= Members of the South Australian House of Assembly, 1950–1953 =

This is a list of members of the South Australian House of Assembly from 1950 to 1953, as elected at the 1950 state election:

| Name | Party | Electorate | Term of office |
|---|---|---|---|
| David Brookman | LCL | Alexandra | 1948–1973 |
| Arthur Christian | LCL | Eyre | 1933–1956 |
| John Clark ^{[2]} | Labor | Gawler | 1952–1973 |
| Geoffrey Clarke | LCL | Burnside | 1946–1959 |
| Charles Davis | Labor | Port Pirie | 1946–1959 |
| Leslie Duncan ^{[2]} | Labor | Gawler | 1938–1952 |
| Henry Dunks | LCL | Mitcham | 1933–1955 |
| Herbert Dunn ^{[3]} | LCL | Stirling | 1938–1952 |
| Colin Dunnage | LCL | Unley | 1941–1962 |
| John Fletcher | Independent | Mount Gambier | 1938–1958 |
| Rufus Goldney | LCL | Gouger | 1944–1959 |
| George Hawker | LCL | Burra | 1947–1956 |
| James Heaslip | LCL | Rocky River | 1949–1968 |
| Hon Cecil Hincks | LCL | Yorke Peninsula | 1941–1963 |
| Cyril Hutchens | Labor | Hindmarsh | 1950–1970 |
| Hon Shirley Jeffries | LCL | Torrens | 1927–1930, 1933–1944, 1947–1953 |
| Hon Sir George Jenkins | LCL | Newcastle | 1918–1924, 1927–1930, 1933–1956 |
| William Jenkins ^{[3]} | LCL | Stirling | 1952–1963 |
| Sam Lawn | Labor | Adelaide | 1950–1971 |
| William Macgillivray | Independent | Chaffey | 1938–1956 |
| Hughie McAlees | Labor | Wallaroo | 1950–1956 |
| Hon Malcolm McIntosh | LCL | Albert | 1921–1959 |
| Richard McKenzie | Labor | Murray | 1938–1953 |
| Roy McLachlan | LCL | Victoria | 1947–1953 |
| Herbert Michael | LCL | Light | 1939–1941, 1944–1956 |
| Roy Moir | LCL | Norwood | 1941–1944, 1947–1953 |
| Hon Sir Robert Nicholls | LCL | Young | 1915–1956 |
| Mick O'Halloran | Labor | Frome | 1918–1921, 1924–1927, 1938–1960 |
| Baden Pattinson | LCL | Glenelg | 1930–1938, 1947–1965 |
| Glen Pearson ^{[1]} | LCL | Flinders | 1951–1970 |
| Rex Pearson ^{[1]} | LCL | Flinders | 1941–1951 |
| Hon Thomas Playford | LCL | Gumeracha | 1933–1968 |
| Percy Quirke | Independent | Stanley | 1941–1968 |
| Lindsay Riches | Labor | Stuart | 1933–1970 |
| Howard Shannon | LCL | Onkaparinga | 1933–1968 |
| James Stephens | Labor | Port Adelaide | 1933–1959 |
| Tom Stott | Independent | Ridley | 1933–1970 |
| Harold Tapping | Labor | Semaphore | 1946–1964 |
| Berthold Teusner | LCL | Angas | 1944–1970 |
| Frank Walsh | Labor | Goodwood | 1941–1968 |
| Fred Walsh | Labor | Thebarton | 1942–1965 |
| Elder Whittle | LCL | Prospect | 1938–1944, 1947–1953 |

 The LCL member for Flinders, Rex Pearson, resigned on 22 March 1951 to run for the Australian Senate at the 1951 federal election.

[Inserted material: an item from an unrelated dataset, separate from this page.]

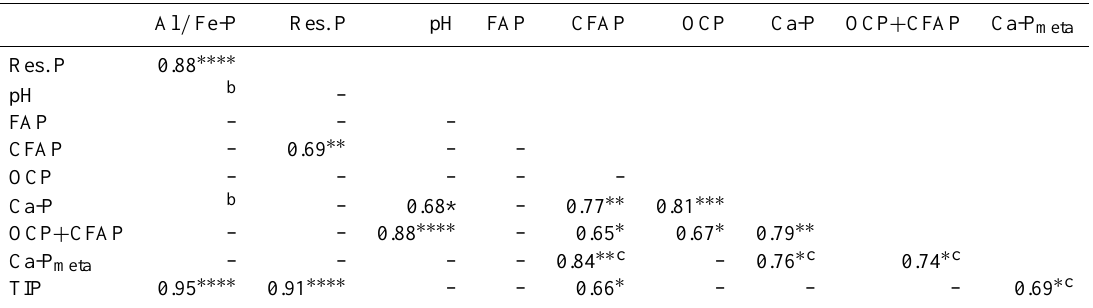
Table 4. Correlation coefficients (for p < 0.05) between concentrations of P fractions, OCP, CFAP, FAP and pH in sediments analysed for particular Ca-P species. a Al / Fe-P Res. P pH FAP CFAP OCP Res.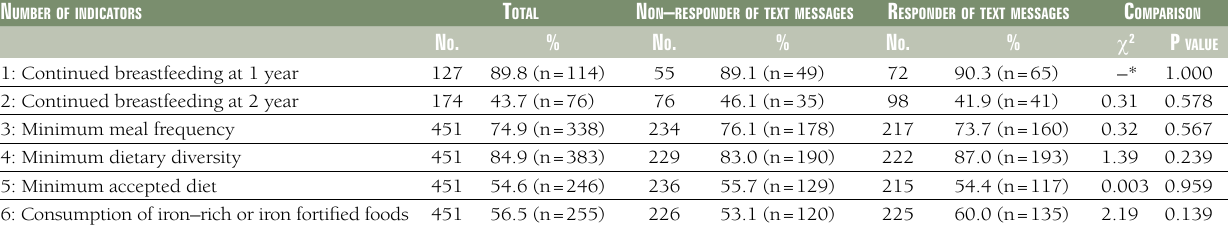
Table 5. IYCF indicators based on face–to–face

His son, Glen Pearson, won the resulting by-election for the LCL on 2 June 1951.
 The Labor member for Gawler, Leslie Duncan, died on 27 February 1952. Labor candidate John Clark won the resulting by-election on 19 April 1952.
 The LCL member for Stirling, Herbert Dunn, died on 11 September 1952. LCL candidate William Jenkins won the resulting by-election on 18 October 1952.